Education, Occupational Complexity, and Incident Dementia: A COSMIC Collaborative Cohort Study
J Alzheimers Dis. 2022;85(1):179-196. doi: 10.3233/JAD-210627.
BACKGROUND: Education and occupational complexity are main sources of mental engagement during early life and adulthood respectively, but research findings are not conclusive regarding protective effects of these factors against late-life dementia.
OBJECTIVE: This project aimed to examine the unique contributions of education and occupational complexity to incident dementia, and to assess the mediating effects of occupational complexity on the association between education and dementia across diverse cohorts.
METHOD: We used data from 10,195 participants (median baseline age = 74.1, range = 58∼103), representing 9 international datasets from 6 countries over 4 continents. Using a coordinated analysis approach, the accelerated failure time model was applied to each dataset, followed by meta-analysis. In addition, causal mediation analyses were performed.

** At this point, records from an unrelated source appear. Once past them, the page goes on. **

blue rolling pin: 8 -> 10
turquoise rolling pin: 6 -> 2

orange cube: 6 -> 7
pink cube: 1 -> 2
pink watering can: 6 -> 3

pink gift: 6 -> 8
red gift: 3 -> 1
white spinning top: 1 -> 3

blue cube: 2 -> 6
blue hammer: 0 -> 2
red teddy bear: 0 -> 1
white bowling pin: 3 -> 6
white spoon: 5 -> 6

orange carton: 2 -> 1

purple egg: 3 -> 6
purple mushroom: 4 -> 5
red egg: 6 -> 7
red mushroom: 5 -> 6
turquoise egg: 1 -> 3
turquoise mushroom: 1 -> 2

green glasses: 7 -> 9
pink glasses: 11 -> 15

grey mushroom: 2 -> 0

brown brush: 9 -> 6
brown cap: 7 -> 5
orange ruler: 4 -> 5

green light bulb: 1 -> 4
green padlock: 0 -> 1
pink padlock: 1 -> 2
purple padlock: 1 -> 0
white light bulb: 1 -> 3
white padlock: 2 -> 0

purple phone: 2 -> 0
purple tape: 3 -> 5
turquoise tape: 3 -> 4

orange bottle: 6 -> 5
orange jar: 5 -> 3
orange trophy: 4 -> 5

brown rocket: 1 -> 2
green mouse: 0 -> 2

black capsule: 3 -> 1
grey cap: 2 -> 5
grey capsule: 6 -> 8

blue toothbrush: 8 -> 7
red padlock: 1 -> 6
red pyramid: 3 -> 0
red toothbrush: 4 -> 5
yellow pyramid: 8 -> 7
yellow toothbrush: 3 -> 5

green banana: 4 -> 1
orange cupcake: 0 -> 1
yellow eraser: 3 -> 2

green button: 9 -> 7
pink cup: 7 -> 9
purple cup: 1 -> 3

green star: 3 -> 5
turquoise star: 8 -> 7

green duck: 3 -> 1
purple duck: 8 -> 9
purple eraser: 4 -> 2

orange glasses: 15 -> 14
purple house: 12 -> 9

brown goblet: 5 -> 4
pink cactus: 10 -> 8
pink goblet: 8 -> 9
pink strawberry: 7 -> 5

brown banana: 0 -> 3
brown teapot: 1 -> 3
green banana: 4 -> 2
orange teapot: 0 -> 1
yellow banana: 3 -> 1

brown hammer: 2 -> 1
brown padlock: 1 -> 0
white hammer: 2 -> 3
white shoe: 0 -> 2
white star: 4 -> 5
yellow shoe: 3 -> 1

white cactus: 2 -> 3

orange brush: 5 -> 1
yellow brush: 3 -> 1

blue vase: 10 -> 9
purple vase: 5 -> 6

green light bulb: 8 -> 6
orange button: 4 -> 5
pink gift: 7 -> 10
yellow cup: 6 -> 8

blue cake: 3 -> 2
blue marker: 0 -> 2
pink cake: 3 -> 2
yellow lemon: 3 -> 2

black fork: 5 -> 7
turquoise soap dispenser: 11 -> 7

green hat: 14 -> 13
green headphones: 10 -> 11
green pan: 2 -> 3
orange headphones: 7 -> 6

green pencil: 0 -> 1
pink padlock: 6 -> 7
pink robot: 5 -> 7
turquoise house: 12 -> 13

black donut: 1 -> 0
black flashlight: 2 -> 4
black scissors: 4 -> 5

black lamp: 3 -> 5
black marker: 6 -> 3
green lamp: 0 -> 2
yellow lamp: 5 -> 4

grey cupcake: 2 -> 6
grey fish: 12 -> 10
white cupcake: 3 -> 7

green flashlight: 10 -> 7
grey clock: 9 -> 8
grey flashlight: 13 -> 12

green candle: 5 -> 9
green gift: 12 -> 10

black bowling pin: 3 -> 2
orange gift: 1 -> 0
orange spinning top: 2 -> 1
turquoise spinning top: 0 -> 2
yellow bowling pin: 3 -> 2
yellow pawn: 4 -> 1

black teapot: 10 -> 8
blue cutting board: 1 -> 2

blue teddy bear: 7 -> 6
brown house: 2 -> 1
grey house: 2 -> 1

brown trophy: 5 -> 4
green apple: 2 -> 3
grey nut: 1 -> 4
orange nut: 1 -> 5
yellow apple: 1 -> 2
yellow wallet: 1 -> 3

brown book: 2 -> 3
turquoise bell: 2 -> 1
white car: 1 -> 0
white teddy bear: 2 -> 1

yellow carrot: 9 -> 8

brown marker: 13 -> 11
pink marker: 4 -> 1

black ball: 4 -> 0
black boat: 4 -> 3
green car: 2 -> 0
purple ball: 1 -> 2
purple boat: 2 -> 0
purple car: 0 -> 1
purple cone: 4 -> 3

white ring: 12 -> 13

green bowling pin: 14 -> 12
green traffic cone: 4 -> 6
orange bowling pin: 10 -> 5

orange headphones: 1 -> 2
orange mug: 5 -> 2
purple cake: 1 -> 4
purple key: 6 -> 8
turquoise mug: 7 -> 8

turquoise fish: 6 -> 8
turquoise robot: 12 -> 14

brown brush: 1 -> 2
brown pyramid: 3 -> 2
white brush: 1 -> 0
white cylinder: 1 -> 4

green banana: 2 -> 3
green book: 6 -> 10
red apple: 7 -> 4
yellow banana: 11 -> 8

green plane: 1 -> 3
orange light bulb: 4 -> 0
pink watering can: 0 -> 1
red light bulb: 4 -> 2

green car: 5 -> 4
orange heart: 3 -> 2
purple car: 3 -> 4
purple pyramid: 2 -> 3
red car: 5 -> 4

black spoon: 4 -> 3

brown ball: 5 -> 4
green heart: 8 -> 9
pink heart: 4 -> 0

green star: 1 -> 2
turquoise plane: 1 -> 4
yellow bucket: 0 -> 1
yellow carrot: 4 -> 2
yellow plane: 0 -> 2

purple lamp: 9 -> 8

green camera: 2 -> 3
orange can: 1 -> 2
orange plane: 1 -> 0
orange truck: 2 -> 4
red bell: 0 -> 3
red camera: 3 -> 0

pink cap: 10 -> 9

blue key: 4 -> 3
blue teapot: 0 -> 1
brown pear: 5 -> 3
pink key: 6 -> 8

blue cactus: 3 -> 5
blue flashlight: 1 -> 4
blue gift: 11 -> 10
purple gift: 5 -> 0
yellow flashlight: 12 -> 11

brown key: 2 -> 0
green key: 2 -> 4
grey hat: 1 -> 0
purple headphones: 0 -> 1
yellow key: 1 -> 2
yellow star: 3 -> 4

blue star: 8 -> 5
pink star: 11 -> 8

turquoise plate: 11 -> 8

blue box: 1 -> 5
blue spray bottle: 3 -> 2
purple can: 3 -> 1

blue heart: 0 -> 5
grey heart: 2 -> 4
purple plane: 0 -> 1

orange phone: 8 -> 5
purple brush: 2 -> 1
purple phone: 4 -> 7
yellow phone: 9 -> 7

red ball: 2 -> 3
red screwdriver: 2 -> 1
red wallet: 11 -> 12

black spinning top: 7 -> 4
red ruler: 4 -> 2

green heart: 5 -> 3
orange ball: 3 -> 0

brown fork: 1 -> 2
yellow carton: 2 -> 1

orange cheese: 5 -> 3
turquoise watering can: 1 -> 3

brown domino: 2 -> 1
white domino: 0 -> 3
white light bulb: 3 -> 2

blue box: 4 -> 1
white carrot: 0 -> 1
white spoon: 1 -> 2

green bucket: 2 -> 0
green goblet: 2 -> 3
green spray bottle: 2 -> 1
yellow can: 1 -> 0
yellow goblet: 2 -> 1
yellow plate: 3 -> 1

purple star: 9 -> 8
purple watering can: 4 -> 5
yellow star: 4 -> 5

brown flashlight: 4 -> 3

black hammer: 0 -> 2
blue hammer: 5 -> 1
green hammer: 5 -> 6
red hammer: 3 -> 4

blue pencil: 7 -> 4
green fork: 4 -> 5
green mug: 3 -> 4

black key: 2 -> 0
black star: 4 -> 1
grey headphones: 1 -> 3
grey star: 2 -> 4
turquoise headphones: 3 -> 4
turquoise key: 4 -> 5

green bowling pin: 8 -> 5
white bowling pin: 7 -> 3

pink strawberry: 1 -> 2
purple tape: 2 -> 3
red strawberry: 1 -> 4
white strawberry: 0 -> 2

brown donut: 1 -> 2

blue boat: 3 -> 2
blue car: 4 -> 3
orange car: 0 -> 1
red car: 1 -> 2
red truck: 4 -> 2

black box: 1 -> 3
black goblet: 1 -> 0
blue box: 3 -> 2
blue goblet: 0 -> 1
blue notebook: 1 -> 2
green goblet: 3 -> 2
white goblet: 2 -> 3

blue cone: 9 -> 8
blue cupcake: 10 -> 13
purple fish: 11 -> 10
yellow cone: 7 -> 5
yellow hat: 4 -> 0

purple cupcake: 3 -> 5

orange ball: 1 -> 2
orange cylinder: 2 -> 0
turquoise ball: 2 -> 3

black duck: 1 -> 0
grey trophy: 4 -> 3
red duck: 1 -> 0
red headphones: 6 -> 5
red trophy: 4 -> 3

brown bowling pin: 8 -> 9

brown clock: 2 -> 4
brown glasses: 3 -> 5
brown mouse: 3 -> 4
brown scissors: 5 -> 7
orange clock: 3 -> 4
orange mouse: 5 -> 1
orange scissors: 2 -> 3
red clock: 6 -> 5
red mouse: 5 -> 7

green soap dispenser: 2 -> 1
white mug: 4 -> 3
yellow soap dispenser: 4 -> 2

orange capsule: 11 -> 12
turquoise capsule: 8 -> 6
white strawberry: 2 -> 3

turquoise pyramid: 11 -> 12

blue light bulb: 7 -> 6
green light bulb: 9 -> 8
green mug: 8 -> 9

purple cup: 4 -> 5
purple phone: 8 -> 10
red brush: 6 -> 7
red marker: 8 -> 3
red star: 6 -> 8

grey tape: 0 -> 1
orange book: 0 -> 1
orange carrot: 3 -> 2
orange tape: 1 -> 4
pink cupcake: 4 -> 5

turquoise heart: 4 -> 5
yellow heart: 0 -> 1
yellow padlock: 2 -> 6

RESULT: The meta-analytic results indicated that both education and occupational complexity were independently associated with increased dementia-free survival time, with 28%of the effect of education mediated by occupational complexity. There was evidence of threshold effects for education, with increased dementia-free survival time associated with 'high school completion' or 'above high school' compared to 'middle school completion or below'.
CONCLUSION: Using datasets from a wide range of geographical regions, we found that both early life education and adulthood occupational complexity were independently predictive of dementia. Education and occupational experiences occur during early life and adulthood respectively, and dementia prevention efforts could thus be made at different stages of the life course.